== TEXT EXCERPT ==

[Start of Attachment]

# Colorado becoming more like California



## PhotonGuy (Apr 22, 2015)

In Colorado you are now limited to magazines that hold up to 15 rounds. Unfortunately for Colorado, it is becoming more and more like California where magazines that hold over 10 rounds are banned and where theres also lots of other gun regulations that make it really hard for gun owners in CA. Supposedly there's been people from CA who've moved to CO and who've somehow gained authority over the politics in CO, particularly the gun politics. Similar stuff is happening in northern Las Vegas. This is really too bad as CO is a very beautiful state and its particularly a good state if you're into outdoor stuff. I know since I was just in CO. A great state to go to with tons of stuff to do but becoming more and more like CA with gun regulations.


----------



## Dirty Dog (Apr 22, 2015)

PhotonGuy said:


> In Colorado you are now limited to magazines that hold up to 15 rounds.



Now? You're talking about a law that has been in effect for years.



PhotonGuy said:


> Unfortunately for Colorado, it is becoming more and more like California where magazines that hold over 10 rounds are banned and where theres also lots of other gun regulations that make it really hard for gun owners in CA. Supposedly there's been people from CA who've moved to CO and who've somehow gained authority over the politics in CO, particularly the gun politics.

[End of Attachment]

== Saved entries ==

[Start of Attachment]

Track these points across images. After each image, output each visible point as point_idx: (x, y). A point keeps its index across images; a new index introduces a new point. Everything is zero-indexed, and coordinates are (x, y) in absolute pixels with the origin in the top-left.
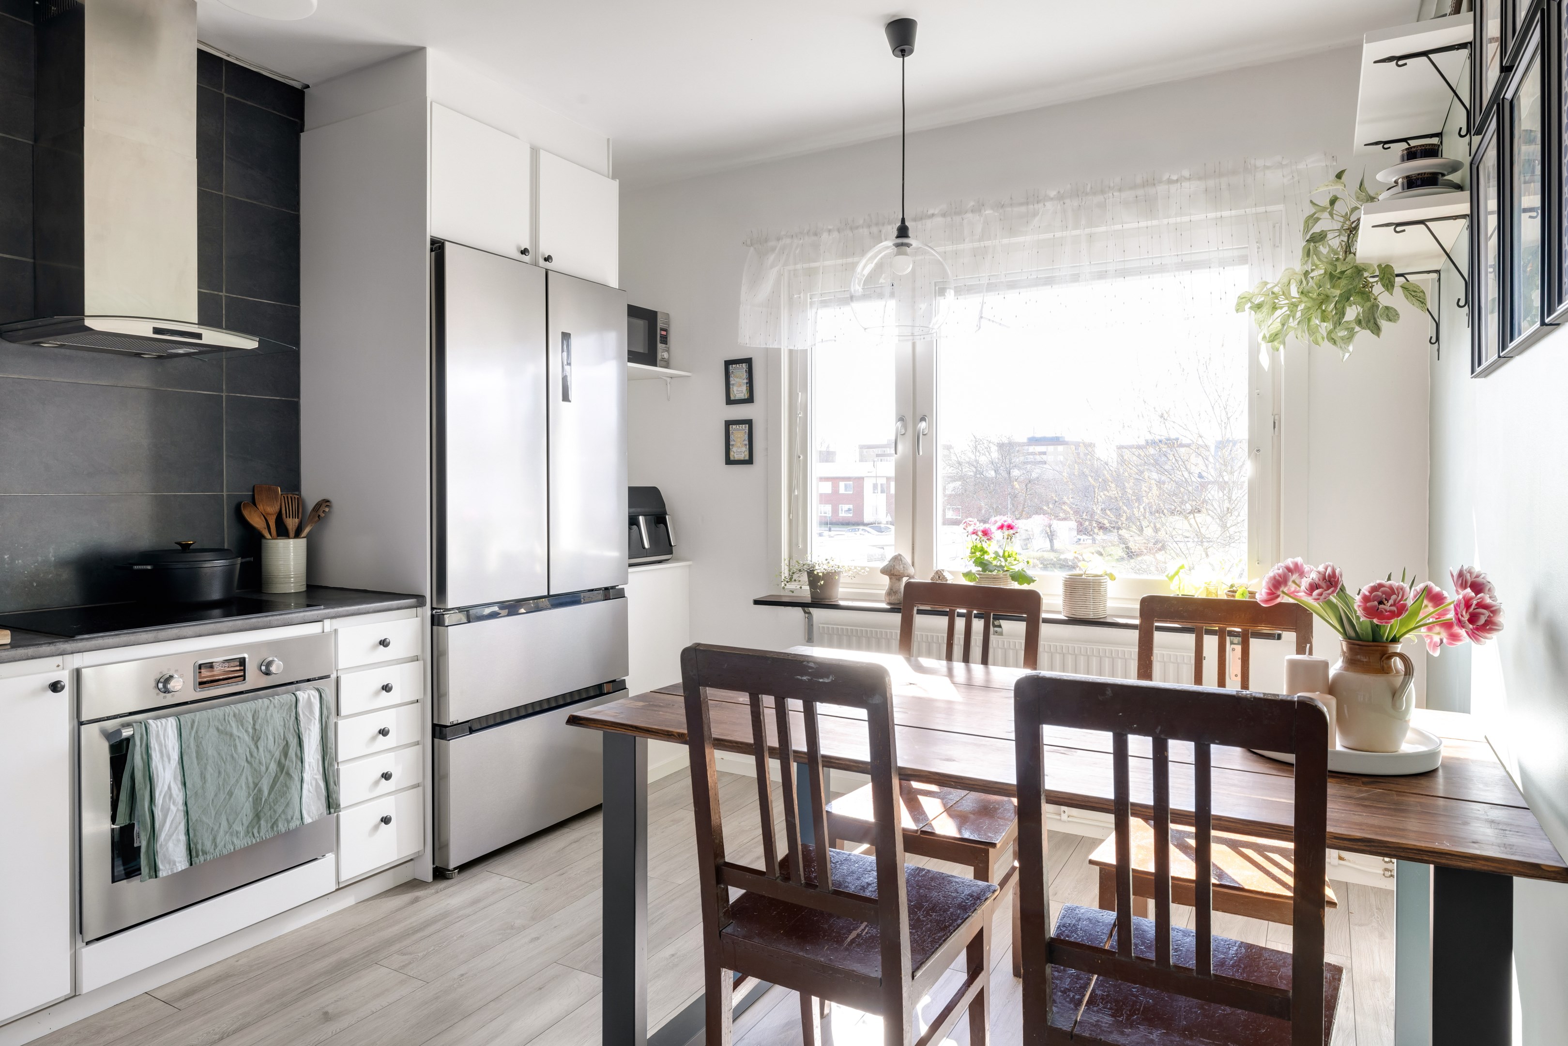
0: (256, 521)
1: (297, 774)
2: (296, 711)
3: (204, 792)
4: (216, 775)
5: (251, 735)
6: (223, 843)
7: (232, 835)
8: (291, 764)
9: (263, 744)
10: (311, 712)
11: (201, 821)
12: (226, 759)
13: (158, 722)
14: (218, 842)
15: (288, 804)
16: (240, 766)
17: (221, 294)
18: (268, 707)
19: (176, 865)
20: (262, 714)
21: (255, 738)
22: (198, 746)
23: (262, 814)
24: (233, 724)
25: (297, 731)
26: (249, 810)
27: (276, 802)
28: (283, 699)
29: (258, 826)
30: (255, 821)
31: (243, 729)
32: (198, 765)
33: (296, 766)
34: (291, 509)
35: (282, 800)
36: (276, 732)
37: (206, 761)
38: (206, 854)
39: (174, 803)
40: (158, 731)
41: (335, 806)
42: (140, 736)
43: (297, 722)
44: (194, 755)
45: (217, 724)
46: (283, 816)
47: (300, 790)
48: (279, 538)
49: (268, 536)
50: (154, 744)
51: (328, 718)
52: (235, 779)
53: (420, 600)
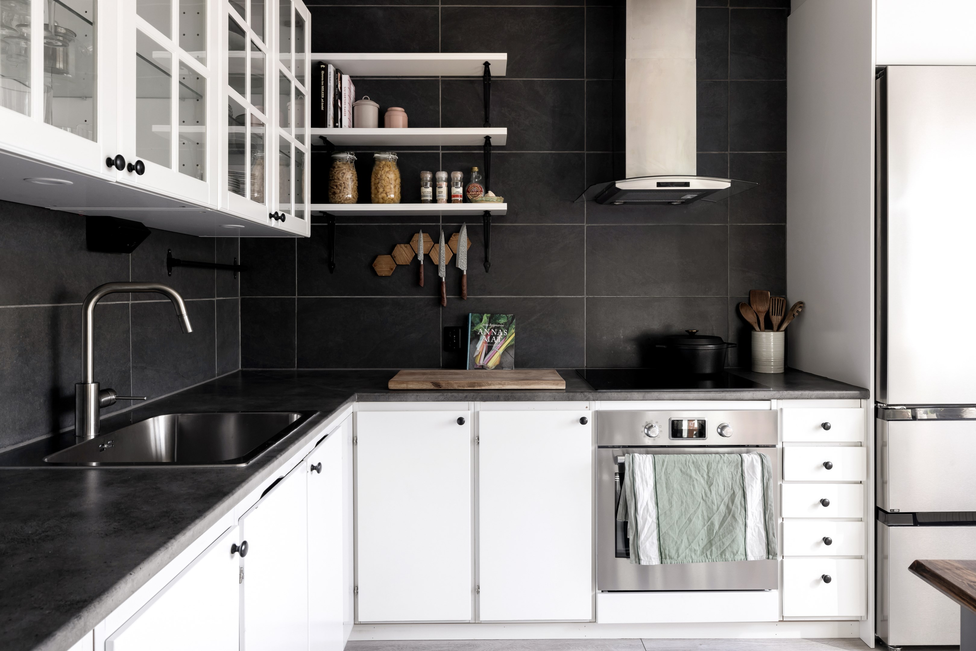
0: (750, 317)
1: (741, 519)
2: (742, 469)
3: (671, 514)
4: (680, 503)
5: (706, 480)
6: (684, 554)
7: (691, 550)
8: (736, 510)
9: (715, 489)
10: (754, 472)
11: (668, 534)
12: (687, 493)
13: (641, 456)
14: (680, 553)
15: (733, 541)
16: (698, 501)
17: (726, 152)
18: (719, 461)
19: (652, 560)
20: (714, 466)
21: (709, 483)
22: (667, 479)
23: (713, 542)
24: (693, 469)
25: (742, 485)
26: (704, 536)
27: (724, 536)
28: (731, 458)
29: (710, 550)
30: (708, 546)
31: (700, 474)
32: (667, 493)
33: (740, 512)
34: (776, 308)
35: (729, 536)
36: (725, 482)
37: (672, 492)
38: (672, 559)
39: (650, 516)
40: (640, 463)
41: (773, 554)
42: (628, 464)
43: (743, 478)
44: (664, 485)
45: (680, 466)
46: (729, 548)
47: (744, 533)
48: (766, 330)
49: (757, 328)
50: (637, 471)
51: (769, 480)
52: (693, 510)
53: (863, 393)
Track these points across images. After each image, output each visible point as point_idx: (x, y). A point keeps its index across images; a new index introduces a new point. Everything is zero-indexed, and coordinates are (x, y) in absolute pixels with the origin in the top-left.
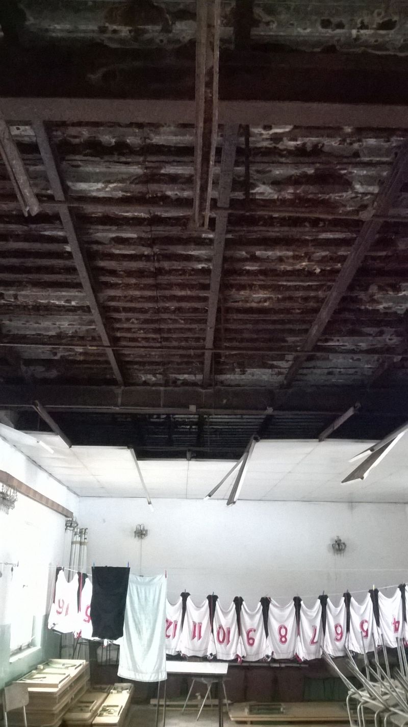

[End of Attachment]

== CHECK YOUR UNDERSTANDING ==
A: According to the forum thread, what magazine capacity are people in Colorado now limited to?
B: Write out the stretch of the forum thread from "## Dirty Dog" through "effect for years." again, replacing "law" with "rule".

== WRITTEN ANSWERS ==
A: Magazines that hold up to 15 rounds.

B:
## Dirty Dog (Apr 22, 2015)

PhotonGuy said:


> In Colorado you are now limited to magazines that hold up to 15 rounds.



Now? You're talking about a rule that has been in effect for years.